Electrical & Computer Engineering
College of Science & Engineering
Light-matter interactions in two-dimensional atomic crystals
Tony Low has made significant contributions to the fundamental understanding of plasmonic and optoelectronic properties in the exciting class of atomically thin two-dimensional materials. His internationally recognized theoretical research provides original blueprints on the use of these materials to manipulate light, particularly in the mid-infrared spectrum. These materials offer the promise of key breakthrough applications in the mid-infrared spectrum, such as nanophotonics, biosensing, beam forming, and thermal detectors.
Improving health by promoting adolescent vaccination and preventive services
Widespread vaccination against human papillomavirus has the potential to prevent several types of cancer, yet many young people are not receiving it. Annie-Laurie McRee’s research centers on addressing this gap. She seeks to advance behavioral, public health, and health services approaches to increasing adolescent vaccination and improving adolescents’ receipt of preventive services, particularly around sexual and reproductive health. Her scholarship is characterized by close collaboration with interdisciplinary colleagues and has helped shape current best practices in the field.

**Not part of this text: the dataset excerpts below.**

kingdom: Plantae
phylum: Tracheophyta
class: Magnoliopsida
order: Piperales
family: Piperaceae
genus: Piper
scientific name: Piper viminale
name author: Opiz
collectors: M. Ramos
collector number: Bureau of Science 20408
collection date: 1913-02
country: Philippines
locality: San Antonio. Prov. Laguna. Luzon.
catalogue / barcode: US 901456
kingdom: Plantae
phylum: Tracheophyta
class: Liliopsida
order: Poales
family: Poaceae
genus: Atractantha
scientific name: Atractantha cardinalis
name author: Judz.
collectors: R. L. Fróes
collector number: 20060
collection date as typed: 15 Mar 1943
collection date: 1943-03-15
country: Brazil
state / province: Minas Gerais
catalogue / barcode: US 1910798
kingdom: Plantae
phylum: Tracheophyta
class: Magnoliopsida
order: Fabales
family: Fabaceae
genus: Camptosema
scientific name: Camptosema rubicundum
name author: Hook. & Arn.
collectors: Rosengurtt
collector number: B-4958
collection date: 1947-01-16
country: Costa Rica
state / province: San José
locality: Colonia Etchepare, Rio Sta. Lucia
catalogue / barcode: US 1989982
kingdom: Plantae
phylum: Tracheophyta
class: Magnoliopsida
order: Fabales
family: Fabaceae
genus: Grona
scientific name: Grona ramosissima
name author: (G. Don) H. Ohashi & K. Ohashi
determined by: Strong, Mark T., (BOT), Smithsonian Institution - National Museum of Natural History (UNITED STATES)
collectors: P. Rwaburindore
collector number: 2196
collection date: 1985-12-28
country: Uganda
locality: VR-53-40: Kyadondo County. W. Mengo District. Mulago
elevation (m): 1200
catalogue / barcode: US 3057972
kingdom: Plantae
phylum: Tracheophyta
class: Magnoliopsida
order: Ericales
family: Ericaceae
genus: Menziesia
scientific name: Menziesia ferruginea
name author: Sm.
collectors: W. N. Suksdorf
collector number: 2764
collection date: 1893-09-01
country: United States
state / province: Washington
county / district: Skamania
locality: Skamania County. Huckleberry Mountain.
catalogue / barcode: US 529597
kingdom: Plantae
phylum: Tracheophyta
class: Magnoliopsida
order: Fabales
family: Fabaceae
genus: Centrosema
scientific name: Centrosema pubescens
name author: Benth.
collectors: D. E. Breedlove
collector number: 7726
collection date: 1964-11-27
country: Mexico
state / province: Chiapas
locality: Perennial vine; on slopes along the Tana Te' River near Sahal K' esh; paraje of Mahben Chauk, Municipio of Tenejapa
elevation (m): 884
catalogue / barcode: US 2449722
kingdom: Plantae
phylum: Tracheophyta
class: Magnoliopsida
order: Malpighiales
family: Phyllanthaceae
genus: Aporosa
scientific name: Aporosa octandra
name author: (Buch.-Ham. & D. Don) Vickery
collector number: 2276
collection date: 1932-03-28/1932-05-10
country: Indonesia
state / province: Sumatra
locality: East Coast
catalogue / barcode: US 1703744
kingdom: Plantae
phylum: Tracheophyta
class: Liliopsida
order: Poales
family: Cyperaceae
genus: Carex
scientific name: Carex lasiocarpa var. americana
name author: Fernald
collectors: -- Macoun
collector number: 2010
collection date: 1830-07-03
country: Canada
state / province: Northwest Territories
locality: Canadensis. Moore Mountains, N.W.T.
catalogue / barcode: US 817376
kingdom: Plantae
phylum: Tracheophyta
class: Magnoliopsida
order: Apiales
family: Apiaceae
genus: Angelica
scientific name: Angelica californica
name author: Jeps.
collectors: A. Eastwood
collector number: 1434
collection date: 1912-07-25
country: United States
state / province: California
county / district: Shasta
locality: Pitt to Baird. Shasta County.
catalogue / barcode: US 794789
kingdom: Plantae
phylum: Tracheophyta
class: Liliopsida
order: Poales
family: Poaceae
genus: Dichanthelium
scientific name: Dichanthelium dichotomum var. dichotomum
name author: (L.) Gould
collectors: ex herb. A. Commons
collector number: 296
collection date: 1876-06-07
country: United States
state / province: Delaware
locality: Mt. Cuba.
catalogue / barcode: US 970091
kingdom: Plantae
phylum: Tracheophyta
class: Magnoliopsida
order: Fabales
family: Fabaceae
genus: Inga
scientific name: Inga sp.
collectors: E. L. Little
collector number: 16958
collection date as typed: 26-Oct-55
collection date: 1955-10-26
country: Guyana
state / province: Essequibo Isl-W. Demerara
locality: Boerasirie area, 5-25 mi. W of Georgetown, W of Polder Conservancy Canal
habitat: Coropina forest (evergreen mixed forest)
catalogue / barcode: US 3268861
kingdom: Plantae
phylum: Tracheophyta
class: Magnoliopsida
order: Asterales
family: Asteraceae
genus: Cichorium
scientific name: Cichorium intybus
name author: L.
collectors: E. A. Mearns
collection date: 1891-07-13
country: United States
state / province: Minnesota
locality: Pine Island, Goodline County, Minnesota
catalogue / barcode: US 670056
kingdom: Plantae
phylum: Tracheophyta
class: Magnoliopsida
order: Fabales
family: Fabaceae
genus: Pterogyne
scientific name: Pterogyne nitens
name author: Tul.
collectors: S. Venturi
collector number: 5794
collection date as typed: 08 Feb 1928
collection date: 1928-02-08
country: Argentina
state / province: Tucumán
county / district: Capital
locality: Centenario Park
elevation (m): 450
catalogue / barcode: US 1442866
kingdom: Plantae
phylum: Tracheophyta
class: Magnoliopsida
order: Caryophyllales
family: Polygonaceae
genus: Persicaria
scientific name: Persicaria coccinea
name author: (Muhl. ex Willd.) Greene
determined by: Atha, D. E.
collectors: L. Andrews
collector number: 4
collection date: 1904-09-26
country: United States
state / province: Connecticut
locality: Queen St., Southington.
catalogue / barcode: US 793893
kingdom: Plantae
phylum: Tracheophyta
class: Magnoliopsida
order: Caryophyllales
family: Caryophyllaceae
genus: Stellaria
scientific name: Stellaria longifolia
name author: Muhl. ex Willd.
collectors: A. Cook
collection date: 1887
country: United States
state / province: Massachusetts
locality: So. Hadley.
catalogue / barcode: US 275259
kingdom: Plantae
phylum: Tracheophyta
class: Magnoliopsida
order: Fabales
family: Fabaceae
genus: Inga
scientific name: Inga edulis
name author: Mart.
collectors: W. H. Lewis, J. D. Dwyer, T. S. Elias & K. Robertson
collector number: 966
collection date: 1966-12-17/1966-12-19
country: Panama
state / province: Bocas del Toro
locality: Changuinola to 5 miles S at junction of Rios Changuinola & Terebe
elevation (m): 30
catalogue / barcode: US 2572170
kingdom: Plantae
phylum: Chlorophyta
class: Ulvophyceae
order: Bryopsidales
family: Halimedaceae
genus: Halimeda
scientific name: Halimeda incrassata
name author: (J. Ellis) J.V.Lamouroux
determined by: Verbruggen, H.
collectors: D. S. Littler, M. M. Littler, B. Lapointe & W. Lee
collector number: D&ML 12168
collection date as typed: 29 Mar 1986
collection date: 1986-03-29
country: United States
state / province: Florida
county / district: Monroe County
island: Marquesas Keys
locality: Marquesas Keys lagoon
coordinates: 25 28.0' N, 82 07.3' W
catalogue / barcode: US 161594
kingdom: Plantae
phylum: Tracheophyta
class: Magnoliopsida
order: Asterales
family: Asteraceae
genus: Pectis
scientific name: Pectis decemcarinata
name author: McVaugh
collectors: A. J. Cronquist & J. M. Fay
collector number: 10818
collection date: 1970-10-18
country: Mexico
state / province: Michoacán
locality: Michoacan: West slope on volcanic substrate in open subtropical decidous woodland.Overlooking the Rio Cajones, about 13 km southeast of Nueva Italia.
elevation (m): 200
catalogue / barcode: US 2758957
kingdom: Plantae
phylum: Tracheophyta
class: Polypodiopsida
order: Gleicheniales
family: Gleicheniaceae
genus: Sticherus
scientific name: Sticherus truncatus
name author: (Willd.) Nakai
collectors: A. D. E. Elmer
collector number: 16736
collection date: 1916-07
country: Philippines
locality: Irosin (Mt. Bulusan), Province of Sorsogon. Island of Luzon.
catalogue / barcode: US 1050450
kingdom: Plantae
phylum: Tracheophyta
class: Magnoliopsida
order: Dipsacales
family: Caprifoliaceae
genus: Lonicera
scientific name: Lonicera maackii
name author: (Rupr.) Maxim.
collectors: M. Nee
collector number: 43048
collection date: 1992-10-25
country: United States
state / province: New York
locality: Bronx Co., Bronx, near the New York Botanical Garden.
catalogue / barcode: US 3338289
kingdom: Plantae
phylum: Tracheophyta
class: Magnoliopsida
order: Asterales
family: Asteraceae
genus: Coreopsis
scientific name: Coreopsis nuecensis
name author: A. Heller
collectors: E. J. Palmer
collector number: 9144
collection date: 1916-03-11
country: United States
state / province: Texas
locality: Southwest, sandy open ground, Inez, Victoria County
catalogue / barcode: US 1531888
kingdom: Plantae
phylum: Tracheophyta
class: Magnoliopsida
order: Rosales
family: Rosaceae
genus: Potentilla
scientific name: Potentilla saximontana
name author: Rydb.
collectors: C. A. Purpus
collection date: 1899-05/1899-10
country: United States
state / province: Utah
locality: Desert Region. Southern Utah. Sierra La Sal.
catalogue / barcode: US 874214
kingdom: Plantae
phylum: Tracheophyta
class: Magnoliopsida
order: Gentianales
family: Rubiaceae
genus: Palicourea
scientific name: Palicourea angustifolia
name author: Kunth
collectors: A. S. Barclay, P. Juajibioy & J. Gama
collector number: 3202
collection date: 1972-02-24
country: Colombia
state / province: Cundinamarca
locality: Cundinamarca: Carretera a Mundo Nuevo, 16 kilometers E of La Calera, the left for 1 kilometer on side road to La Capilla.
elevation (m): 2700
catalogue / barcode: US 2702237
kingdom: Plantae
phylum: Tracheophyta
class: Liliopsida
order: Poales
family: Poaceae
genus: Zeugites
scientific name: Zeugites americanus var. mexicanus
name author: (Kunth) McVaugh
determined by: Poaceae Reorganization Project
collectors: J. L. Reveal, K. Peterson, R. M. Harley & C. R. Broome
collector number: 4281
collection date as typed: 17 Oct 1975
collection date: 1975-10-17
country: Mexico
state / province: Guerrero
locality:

Information & Decision Sciences
Carlson School of Management
Designing systems and pricing solutions for a sustainable Internet ecosystem
Advances in information technologies, such as mobile, cloud, and AI, hold promise for transforming our society. But their successful implementation depends on our ability to holistically address technical, economic, and social issues. Sen’s interdisciplinary research accounts for these factors in designing IT systems and incentive schemes that help businesses and users make optimal decisions. His pioneering work on “smart data pricing” explores ways to reduce Internet congestion and realize affordable data plans for wider access.
David M. Vock
School of Public Health
Right treatment for the right patient at the right time
David Vock develops methods for causal inference — a set of statistical tools used to determine the effect of an intervention from observational data – and dynamic treatment regimes, which are used to evaluate and advance personalized treatment strategies. His work has contributed to understanding the survival benefit of lung transplantation and he developed novel statistical methods for evaluating approaches to distributing cadaveric organs to those awaiting transplantation. He is currently developing methodology for tobacco regulatory science to gauge the impact of potential product regulation.
Terrion L. Williamson
African American & African Studies
College of Liberal Arts
Social life, serialized death, and engaged black feminist praxis
Terrion Williamson is an interdisciplinary black feminist scholar. A native of Peoria, Illinois, her first book, Scandalize My Name: Black Feminist Practice and the Making of Black Social Life (2017) uses her hometown as a primary site of interrogation. Currently, she serves as the founding director of the Black Midwest Initiative and is working on both an edited volume about blackness in the Midwest and a book titled We Cannot Live Without Our Lives, a study of black women and serial murder in the U.S.
Jason J. Wolff
College of Education & Human Development
Pre-symptomatic detection and intervention for autism spectrum disorder
Early intervention can dramatically improve outcomes for children with autism. However, a significant challenge has been the identification and treatment of such children as early as possible. Wolff’s research addresses this issue through the prospective, longitudinal study of early behavioral and brain development. Currently, he is investigating precursors of maladaptive sensory and repetitive behaviors associated with autism, developing novel approaches to infant intervention, and refining ground-breaking methods to detect autism in infancy.
Pharmaceutical Care & Health Systems
College of Pharmacy
Discovering pharmacovigilance using artificial intelligence on biomedical big data
Dr. Zhang investigates how artificial intelligence can help discover novel pharmacovigilance knowledge from biomedical big data. He has created an innovative translational informatics framework, which enables the generation of hypotheses about clinical issues by mining the biomedical literature and by validating the findings in electronic health record data from large healthcare systems. This signal-generating system accelerates the rate of recognizing new patterns (e.g., drug-supplement interactions, pharmacogenomics-drug relationships) and consequences for health care.